Unwilling, or unable, to adjust their lifestyles to cope with lower interest rates on government bonds, they have rushed to instead buy higher-yielding ‘junk bonds’.
These are less than normal ‘investment’ grade, and offer increased yield in exchange for higher risk of default.
Clearly, however, investors are focused on the yield, not the risk. The Wall Street Journal notes:
• Junk bond sales to date are up 80% versus 2009, at $155bn
• This week saw $15.4bn sold, an all-time record
Meanwhile, overall US economic conditions continue to disappoint. The latest trade figures prompted many economists to reduce Q2 GDP estimates still further. First estimated at only 2.4%, very low for the middle of a supposed recovery period, some are now suggesting it could have fallen below 2%.
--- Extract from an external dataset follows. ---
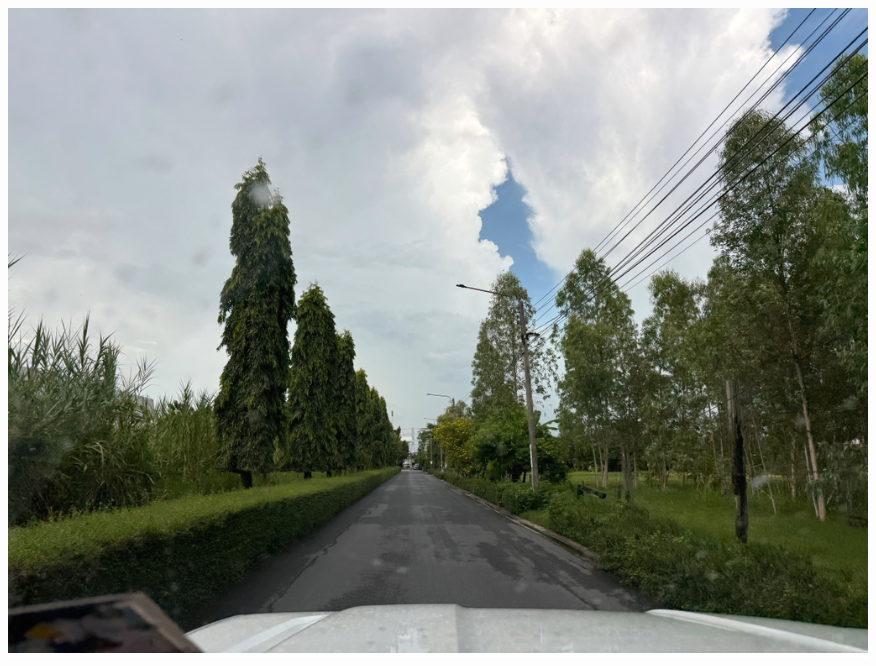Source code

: <a href="20250916_057.JPG" target="_blank"><img src="20250916_057.JPG" alt="サンプル画像" class="responsive-media"></a>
GDP in export-led countries such as China and Germany has soared in H1. But this growth will be cut short in H2, if the US economy is indeed sliding back towards recession. After 2009’s downturn, the US’s share of global GDP has risen to 25%, according to latest World Bank figures.
Junk bond investors may be partying for the moment. But when even the Chairman of the US Federal Reserve describes the outlook as being “unusually uncertain“, the blog maintains its preference for strategies that prioritise return of capital versus return on capital.